In 1960, a fire destroyed the Lowe Trading Post in Dillingham, with damages estimated at $200,000.
In 1949, fire destroyed the Father Duncan Memorial Church in Metlakatla. It was one of the largest churches in Alaska.
In 1973, a federal district judge released $130 million, the first cash payment under the Alaska Native Claims Settlement Act, and ordered hearings on creating a 13th regional Native corporation.
In the nation
In 1732, Benjamin Franklin began publishing "Poor Richard's Almanac."
In 1776, Thomas Paine published his first "American Crisis" essay.

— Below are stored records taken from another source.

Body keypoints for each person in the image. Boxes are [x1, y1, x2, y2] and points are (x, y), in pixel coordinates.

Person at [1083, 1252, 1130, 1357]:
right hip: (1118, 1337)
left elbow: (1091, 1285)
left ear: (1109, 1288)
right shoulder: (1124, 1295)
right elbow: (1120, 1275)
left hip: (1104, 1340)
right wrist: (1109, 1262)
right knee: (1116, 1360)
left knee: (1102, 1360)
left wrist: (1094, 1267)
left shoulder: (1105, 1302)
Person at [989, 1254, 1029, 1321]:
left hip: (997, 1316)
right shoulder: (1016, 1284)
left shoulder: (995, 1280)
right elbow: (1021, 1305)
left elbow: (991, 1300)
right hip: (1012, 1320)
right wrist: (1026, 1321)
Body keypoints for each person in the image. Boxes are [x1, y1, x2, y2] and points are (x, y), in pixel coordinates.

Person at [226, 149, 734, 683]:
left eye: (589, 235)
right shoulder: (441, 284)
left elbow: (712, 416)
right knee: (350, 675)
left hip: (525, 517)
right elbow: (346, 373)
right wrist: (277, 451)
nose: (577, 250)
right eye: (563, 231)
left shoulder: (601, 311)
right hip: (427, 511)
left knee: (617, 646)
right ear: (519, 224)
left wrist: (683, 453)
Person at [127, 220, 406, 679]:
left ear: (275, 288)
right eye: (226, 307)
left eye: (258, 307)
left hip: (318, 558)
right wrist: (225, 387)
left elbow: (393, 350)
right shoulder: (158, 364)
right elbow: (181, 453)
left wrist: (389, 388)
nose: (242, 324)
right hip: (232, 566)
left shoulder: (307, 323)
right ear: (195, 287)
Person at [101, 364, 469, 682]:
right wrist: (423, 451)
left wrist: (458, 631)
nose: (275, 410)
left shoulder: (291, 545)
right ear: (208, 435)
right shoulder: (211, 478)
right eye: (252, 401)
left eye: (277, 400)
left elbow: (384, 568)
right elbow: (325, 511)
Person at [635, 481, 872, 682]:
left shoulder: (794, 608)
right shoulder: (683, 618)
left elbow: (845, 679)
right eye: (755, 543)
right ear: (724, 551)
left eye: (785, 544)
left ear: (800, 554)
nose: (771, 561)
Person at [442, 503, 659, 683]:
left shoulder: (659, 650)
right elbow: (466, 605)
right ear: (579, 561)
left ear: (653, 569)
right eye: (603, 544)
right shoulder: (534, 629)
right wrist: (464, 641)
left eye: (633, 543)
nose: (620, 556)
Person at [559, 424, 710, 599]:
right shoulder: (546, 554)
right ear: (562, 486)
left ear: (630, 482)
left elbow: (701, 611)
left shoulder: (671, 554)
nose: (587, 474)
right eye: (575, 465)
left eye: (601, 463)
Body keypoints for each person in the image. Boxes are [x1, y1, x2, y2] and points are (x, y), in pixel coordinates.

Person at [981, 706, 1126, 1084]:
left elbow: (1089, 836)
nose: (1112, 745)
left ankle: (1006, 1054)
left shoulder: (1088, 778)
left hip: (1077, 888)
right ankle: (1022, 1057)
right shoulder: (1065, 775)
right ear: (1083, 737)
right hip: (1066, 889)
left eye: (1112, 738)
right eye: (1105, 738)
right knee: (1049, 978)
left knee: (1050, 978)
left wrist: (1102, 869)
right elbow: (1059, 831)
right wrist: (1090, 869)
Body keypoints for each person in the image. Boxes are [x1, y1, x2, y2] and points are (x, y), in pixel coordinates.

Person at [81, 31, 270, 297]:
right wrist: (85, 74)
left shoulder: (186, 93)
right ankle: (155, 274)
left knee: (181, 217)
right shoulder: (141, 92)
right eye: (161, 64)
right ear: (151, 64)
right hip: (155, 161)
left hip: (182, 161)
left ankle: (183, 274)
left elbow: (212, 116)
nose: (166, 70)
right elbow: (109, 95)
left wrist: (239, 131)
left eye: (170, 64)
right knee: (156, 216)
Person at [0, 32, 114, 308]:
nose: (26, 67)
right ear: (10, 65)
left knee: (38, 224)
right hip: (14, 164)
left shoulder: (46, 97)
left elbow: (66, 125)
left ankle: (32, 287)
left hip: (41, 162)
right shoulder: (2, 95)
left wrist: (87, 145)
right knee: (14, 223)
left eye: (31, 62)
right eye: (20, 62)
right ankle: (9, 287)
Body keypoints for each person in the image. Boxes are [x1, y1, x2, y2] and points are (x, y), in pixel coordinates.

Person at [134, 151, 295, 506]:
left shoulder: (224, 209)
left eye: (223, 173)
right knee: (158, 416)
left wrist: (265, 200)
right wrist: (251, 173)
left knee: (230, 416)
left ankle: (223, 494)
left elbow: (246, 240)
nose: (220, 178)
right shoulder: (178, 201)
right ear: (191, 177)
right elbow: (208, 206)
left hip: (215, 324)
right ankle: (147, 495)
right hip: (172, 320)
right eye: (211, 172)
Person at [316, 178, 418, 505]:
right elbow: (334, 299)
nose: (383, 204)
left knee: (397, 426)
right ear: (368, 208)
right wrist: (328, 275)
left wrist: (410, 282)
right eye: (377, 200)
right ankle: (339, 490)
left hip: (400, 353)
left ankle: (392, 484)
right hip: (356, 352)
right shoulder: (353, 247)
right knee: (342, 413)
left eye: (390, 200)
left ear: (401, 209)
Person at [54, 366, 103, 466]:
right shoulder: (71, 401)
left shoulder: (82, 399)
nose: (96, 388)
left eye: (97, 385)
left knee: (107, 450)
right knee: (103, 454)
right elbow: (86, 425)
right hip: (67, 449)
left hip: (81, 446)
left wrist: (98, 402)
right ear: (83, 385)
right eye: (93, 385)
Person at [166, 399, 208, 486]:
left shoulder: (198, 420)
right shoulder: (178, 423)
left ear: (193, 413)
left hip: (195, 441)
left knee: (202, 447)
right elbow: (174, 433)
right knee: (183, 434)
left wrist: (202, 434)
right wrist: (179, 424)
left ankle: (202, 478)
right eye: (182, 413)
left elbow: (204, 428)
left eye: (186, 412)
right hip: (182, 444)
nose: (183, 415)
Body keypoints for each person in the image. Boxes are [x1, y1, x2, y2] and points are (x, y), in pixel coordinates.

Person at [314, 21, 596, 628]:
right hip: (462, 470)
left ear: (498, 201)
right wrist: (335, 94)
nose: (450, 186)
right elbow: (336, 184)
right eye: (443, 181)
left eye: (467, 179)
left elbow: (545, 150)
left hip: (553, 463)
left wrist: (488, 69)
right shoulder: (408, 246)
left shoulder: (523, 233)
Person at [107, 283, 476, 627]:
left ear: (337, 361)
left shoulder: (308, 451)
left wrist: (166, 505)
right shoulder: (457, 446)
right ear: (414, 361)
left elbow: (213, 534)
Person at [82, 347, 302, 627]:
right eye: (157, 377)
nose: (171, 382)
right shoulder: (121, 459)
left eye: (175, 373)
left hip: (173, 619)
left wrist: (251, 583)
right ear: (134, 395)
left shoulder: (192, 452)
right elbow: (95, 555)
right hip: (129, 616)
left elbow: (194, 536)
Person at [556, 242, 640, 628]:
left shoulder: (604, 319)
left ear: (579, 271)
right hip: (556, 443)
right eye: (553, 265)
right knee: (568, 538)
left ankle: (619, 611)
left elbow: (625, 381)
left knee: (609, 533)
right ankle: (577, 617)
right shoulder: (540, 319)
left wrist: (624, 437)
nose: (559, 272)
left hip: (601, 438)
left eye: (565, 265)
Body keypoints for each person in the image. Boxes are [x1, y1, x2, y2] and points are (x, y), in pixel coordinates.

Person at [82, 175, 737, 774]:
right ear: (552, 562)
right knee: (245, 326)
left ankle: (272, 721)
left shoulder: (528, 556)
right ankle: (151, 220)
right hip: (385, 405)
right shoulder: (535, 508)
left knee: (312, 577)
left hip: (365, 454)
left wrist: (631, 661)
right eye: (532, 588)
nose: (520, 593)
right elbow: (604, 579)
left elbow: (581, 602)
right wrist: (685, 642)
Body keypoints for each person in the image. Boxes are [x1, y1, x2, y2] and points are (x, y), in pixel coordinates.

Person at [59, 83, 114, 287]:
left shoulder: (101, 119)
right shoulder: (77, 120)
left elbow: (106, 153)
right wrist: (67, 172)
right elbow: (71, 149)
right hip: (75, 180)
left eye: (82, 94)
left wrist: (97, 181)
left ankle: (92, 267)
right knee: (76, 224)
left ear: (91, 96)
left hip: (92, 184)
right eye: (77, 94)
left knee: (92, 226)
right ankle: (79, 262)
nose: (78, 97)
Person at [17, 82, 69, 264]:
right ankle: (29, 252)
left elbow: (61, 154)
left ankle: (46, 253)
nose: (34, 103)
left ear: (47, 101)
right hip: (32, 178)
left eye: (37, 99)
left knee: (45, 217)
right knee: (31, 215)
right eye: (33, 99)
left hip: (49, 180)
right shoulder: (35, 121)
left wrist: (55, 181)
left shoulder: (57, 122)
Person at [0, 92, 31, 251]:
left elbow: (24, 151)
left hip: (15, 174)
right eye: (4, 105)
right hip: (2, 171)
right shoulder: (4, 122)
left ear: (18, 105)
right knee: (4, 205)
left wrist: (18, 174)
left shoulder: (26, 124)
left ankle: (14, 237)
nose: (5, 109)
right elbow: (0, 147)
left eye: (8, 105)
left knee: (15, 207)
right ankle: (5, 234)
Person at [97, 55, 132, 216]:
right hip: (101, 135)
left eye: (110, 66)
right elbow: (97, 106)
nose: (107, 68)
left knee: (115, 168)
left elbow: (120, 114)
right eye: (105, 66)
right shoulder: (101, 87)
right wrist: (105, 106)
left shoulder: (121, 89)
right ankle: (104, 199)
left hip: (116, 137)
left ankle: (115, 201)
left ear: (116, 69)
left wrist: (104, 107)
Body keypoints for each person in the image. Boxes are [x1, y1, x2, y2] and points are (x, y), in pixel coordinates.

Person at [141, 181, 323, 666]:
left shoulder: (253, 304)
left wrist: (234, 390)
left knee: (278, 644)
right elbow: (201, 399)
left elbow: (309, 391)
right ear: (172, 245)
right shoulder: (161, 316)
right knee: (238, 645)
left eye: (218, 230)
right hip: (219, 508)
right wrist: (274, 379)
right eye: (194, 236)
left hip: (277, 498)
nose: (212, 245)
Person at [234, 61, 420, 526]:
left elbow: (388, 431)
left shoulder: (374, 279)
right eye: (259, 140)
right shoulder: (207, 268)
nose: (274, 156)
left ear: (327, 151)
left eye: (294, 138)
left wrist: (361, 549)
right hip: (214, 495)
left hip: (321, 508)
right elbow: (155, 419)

In 1907, 239 workers died in a coal mine explosion in Jacobs Creek, Pa.
In 1957, Meredith Willson's musical play "The Music Man" opened on Broadway.
In 1972, Apollo 17 splashed down in the Pacific, winding up the Apollo program of manned lunar landings.
In 1974, Nelson A. Rockefeller was sworn in as the 41st vice president of the United States.
In 1984, a fire at the Wilberg Mine near Orangeville, Utah, killed 27 people.
In 1985, in Minneapolis, Mary Lund became the first woman to receive a Jarvik VII artificial heart. Lund received a human heart transplant 45 days later. She died in October 1986.
In 1995, the Federal Reserve cut a key interest rate, turning fears to cheers on Wall Street a day after the biggest one-day stock plunge in four years. A gunman opened fire inside a Bronx, N.Y., shoe store, killing five people.
In 1998, President Clinton was impeached by the Republican-controlled House for perjury and obstruction of justice. He was later acquitted by the Senate.
In 2000, President-elect Bush met with President Clinton in Washington.
In the world
In 1843, "A Christmas Carol," by Charles Dickens, was first published in England.
In 1932, the British Broadcasting Corporation began transmitting overseas with its Empire Service to Australia.
In 1995, Yigal Amir, the confessed assassin of Israeli Prime Minister Yitzhak Rabin, went on trial.
In 2000, the U.N. Security Council voted to impose broad sanctions on Afghanistan's Taliban rulers unless they closed "terrorist" training camps and surrender U.S. embassy bombing suspect Osama bin Laden.
In 2004, in Iraq, car bombs tore through a Najaf funeral procession and Karbala's main bus station, killing at least 60 people and wounding more than 120 in the two Shiite holy cities. In Baghdad, three Iraqi election officials were killed execution-style by insurgents.